### EXERCISE INSTRUCTIONS
Find the word "voor" in the records and copy every line where it occurs.

──────── SUPPLIED RECORDS

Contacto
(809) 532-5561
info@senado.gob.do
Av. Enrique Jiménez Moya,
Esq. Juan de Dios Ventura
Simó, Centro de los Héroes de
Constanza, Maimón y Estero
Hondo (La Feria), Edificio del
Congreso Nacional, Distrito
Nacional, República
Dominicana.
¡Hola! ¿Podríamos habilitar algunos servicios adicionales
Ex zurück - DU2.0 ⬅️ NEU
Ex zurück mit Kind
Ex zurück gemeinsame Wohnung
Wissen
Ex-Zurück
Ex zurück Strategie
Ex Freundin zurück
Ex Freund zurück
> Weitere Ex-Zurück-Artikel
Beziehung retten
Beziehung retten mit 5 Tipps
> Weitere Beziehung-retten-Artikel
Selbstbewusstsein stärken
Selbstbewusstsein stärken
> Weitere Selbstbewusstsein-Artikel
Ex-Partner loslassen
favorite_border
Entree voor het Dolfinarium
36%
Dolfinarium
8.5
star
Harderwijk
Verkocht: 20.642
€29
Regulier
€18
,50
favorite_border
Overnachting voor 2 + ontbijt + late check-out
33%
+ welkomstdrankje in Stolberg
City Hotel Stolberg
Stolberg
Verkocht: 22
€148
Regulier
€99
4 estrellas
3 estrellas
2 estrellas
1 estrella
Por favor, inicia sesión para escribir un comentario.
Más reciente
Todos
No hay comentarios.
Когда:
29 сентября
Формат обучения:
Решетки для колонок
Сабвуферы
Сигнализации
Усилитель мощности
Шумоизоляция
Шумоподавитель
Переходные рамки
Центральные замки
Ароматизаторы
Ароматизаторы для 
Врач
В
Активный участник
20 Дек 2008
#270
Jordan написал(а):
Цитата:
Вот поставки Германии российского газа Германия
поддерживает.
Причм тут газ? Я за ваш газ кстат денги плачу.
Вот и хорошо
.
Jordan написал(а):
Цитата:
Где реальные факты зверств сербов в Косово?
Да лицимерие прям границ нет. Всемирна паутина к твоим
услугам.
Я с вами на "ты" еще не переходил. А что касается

────────────────

### TASK OUTPUT
Entree voor het Dolfinarium
Overnachting voor 2 + ontbijt + late check-out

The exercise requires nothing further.